Sri Lanka dealt another blow as Shaminda Eranga is hurt playing football
Mahela Jayawardene admits it was difficult for his side to put the MCG debacle behind them but they will bounce back.
Last Updated: 03/01/13 8:46am
The tourists were humbled inside three days in the Boxing Day Test in Melbourne, leaving many predicting a similar outcome at the SCG with Australia's in-form four-pronged pace attack and an uncharacteristic green wicket.
But after struggling to cope with a bombardment of short balls from Australia's quicks last time out, Jayawardene backed his misfiring top order to handle the challenge much better this time.
The 35-year-old right-hander, who will relinquish the captaincy to Angelo Mathews after this Test, added that Sri Lanka had done a lot of soul-searching over the past week in the lead-up to this match.
Jayawardene said: "We've spent a few days to try and get over that match, what happened and how we can avoid something like that again.
"Teams do go through that sort of thing. It happened to us in South Africa last year at Centurion where we lost in two-and-a-half days and we bounced back in Durban to win the Test match.
"It's about guys owning responsibility about what happened and doing something about it. It is a strong Australian side but if we play to our potential and back ourselves then we can stand up to that."

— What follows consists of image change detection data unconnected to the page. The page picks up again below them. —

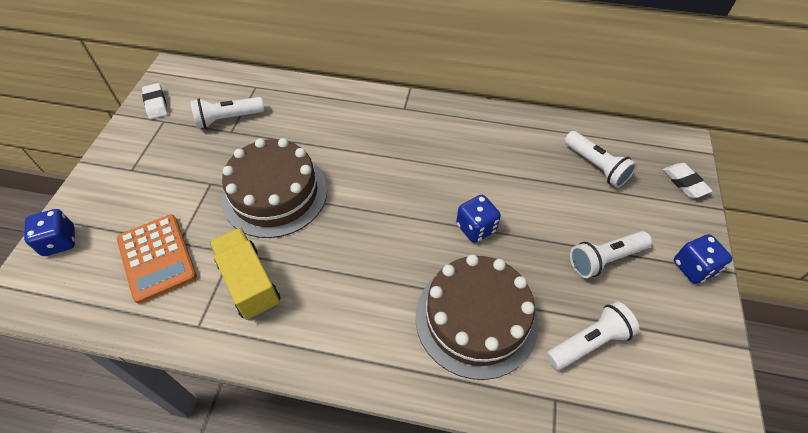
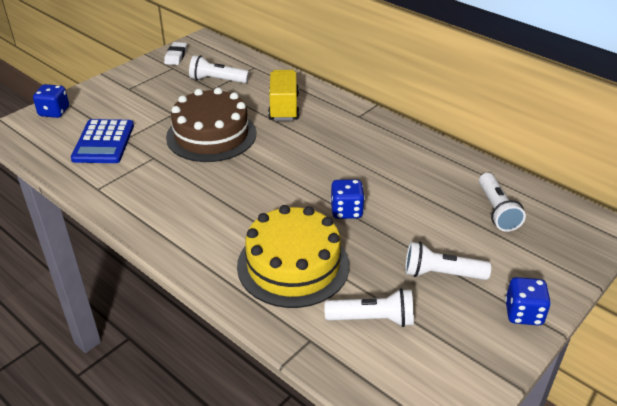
camera: 30 degrees right, 15 degrees down
orange calculator [117,214,197,304] -> blue calculator [71,119,134,163]
yellow truck [209,228,280,320] -> yellow truck moved to [268,70,299,121]
brown cake [415,254,538,380] -> yellow cake [237,205,350,308]
white eraser [663,163,713,198] -> none

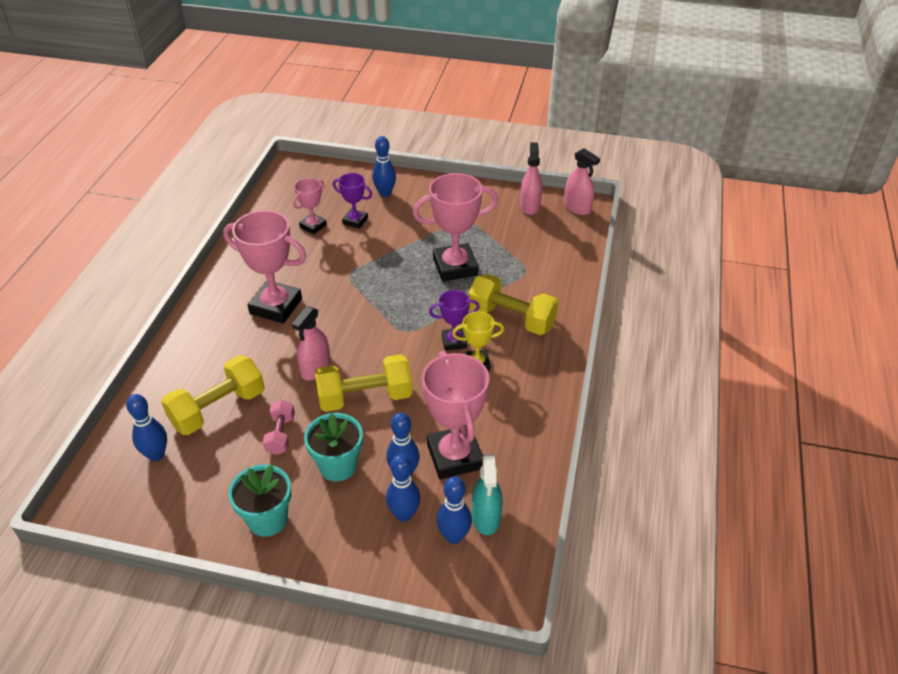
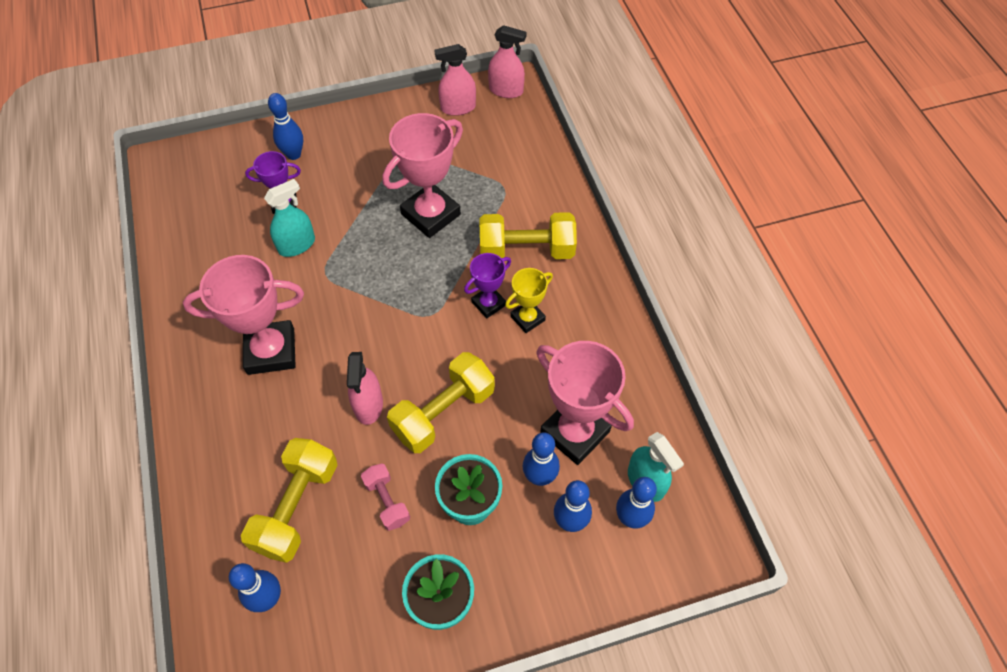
camera: 30 degrees left, 15 degrees up
pink trophy [293,178,327,235] -> none
pink spray bottle [520,142,542,215] -> pink spray bottle turned 75 degrees counterclockwise [434,44,476,116]
none -> turquoise spray bottle [264,179,315,257]

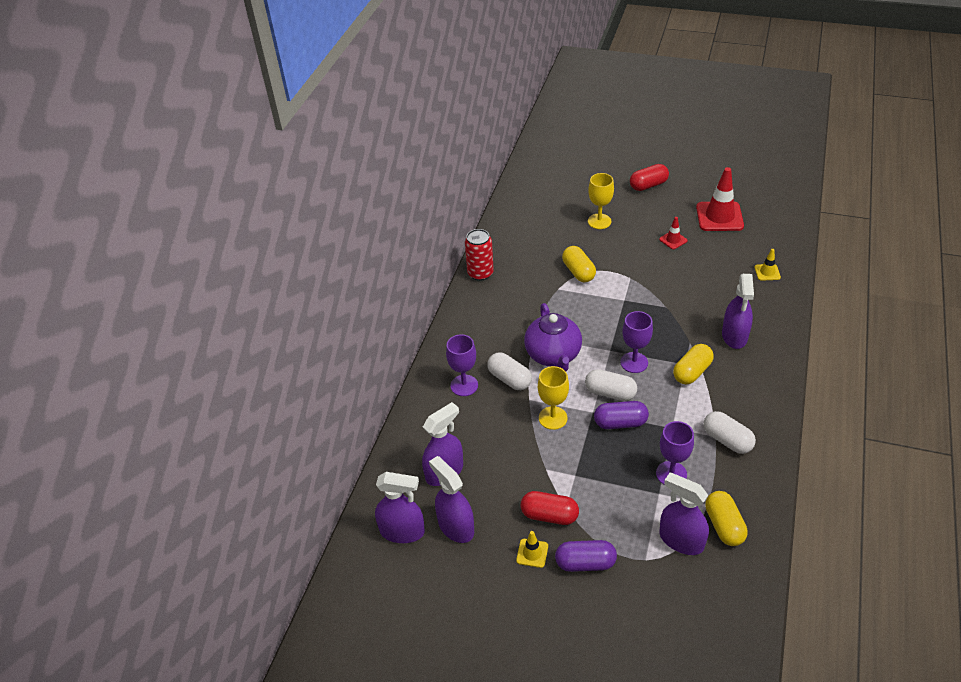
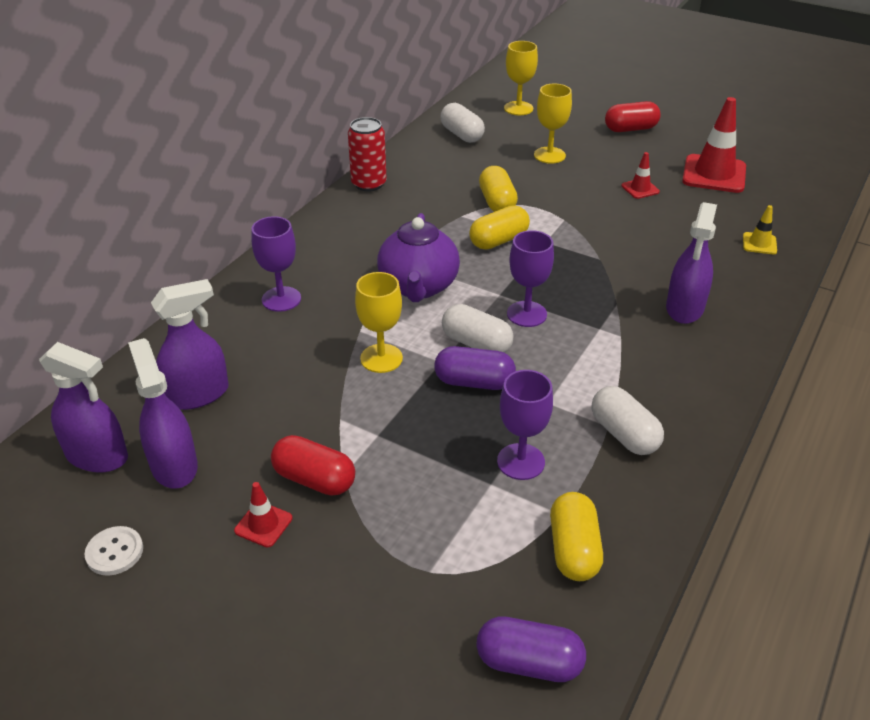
camera: 10 degrees right, 5 degrees down
white capsule [487,352,532,390] -> white capsule moved to [440,103,485,143]
yellow traffic cone [516,531,548,568] -> red traffic cone [234,482,292,547]
purple capsule [555,540,617,572] -> purple capsule moved to [477,616,586,682]
purple spray bottle [659,473,709,555] -> none
yellow capsule [673,344,714,385] -> yellow capsule moved to [469,205,530,250]
none -> white button [85,526,143,576]
none -> yellow goblet [504,41,538,115]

However Sri Lanka's preparation hit another snag on Wednesday, with emerging fast bowler Shaminda Eranga injuring his leg during a friendly football match prior to training.

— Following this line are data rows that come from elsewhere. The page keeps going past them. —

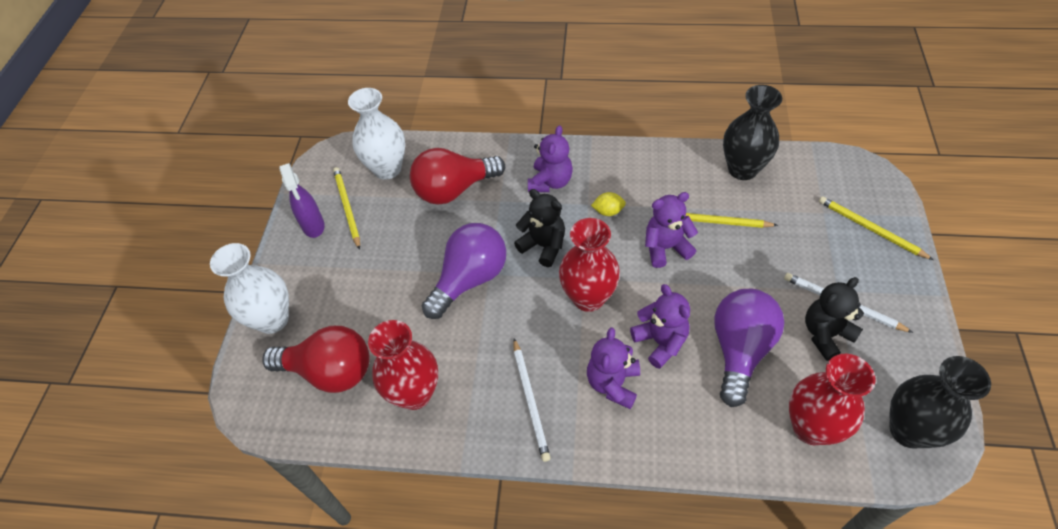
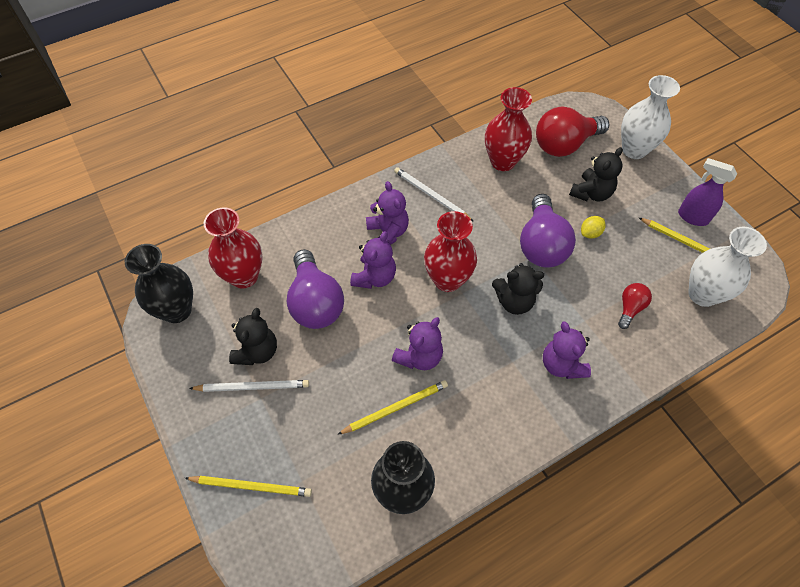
camera: 140 degrees right, 5 degrees up
red light bulb [410,148,505,204] -> red light bulb [618,283,652,329], size x0.50
yellow lemon [591,192,626,216] -> yellow lemon moved to [581,216,606,239]
purple teddy bear [630,284,690,369] -> purple teddy bear turned 90 degrees counterclockwise [350,231,396,289]
none -> black teddy bear [569,147,623,201]

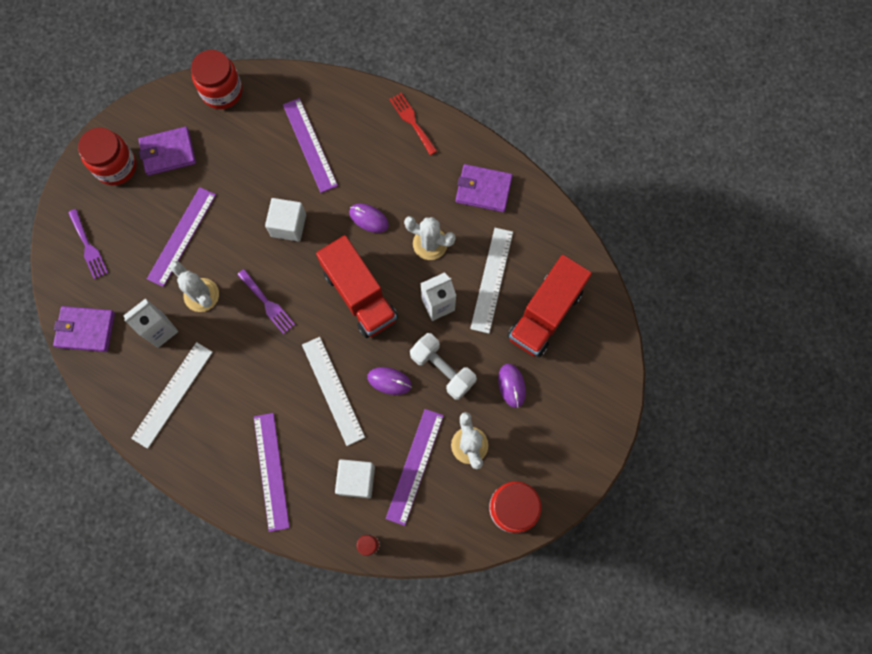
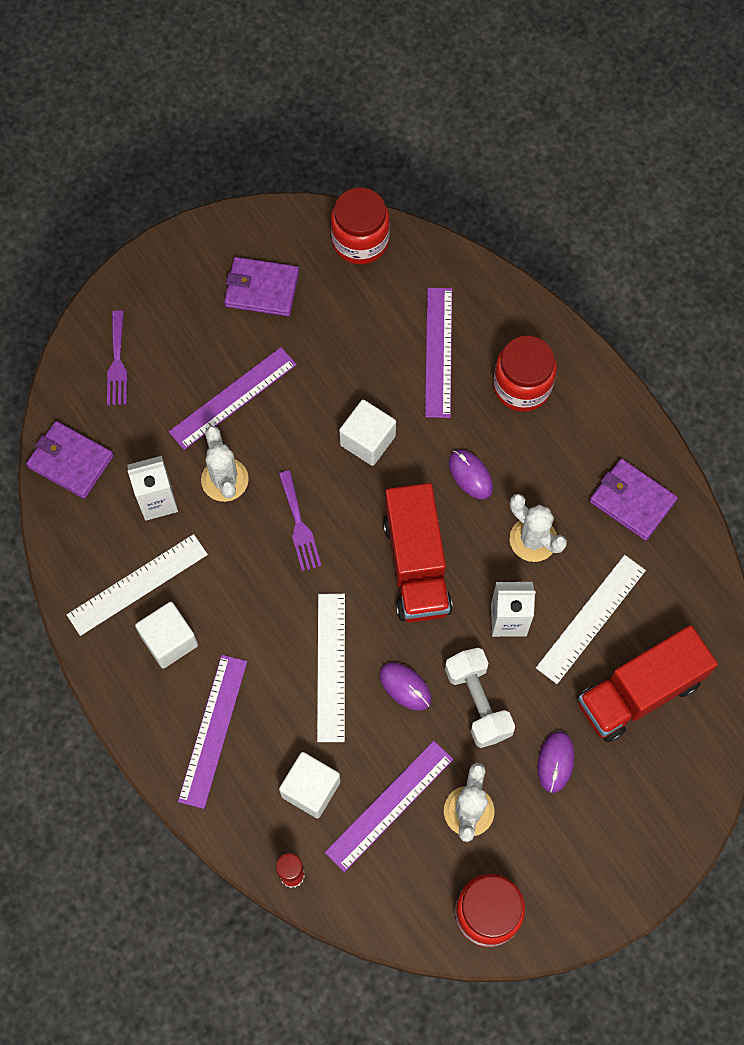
camera: 25 degrees right, 5 degrees down
red jar [78,128,137,185] -> red jar moved to [493,336,557,412]
red fork [389,93,437,155] -> none
none -> white cube [135,602,198,669]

It is another unwelcome distraction for the tourists, already without star batsman Kumar Sangakkara (finger) and paceman Chanaka Welegedara (hamstring), while wicketkeeper Prasanna Jayawardene (thumb) and fast bowler Nuwan Kulasekara (ribs) are both in severe doubt.
An honest Jayawardene accepted the Sri Lankans had let themselves down during the tour, laying much of the blame at the hands of the batsmen.
He added: "That's where our experience lies and that's where we control a lot of Test matches.
"We need to make sure we take that control back whether it's the technical side of it or the mental side that we need to address.
"We have spoken about it but there's only so much you can talk behind closed doors - we need to go out there and perform."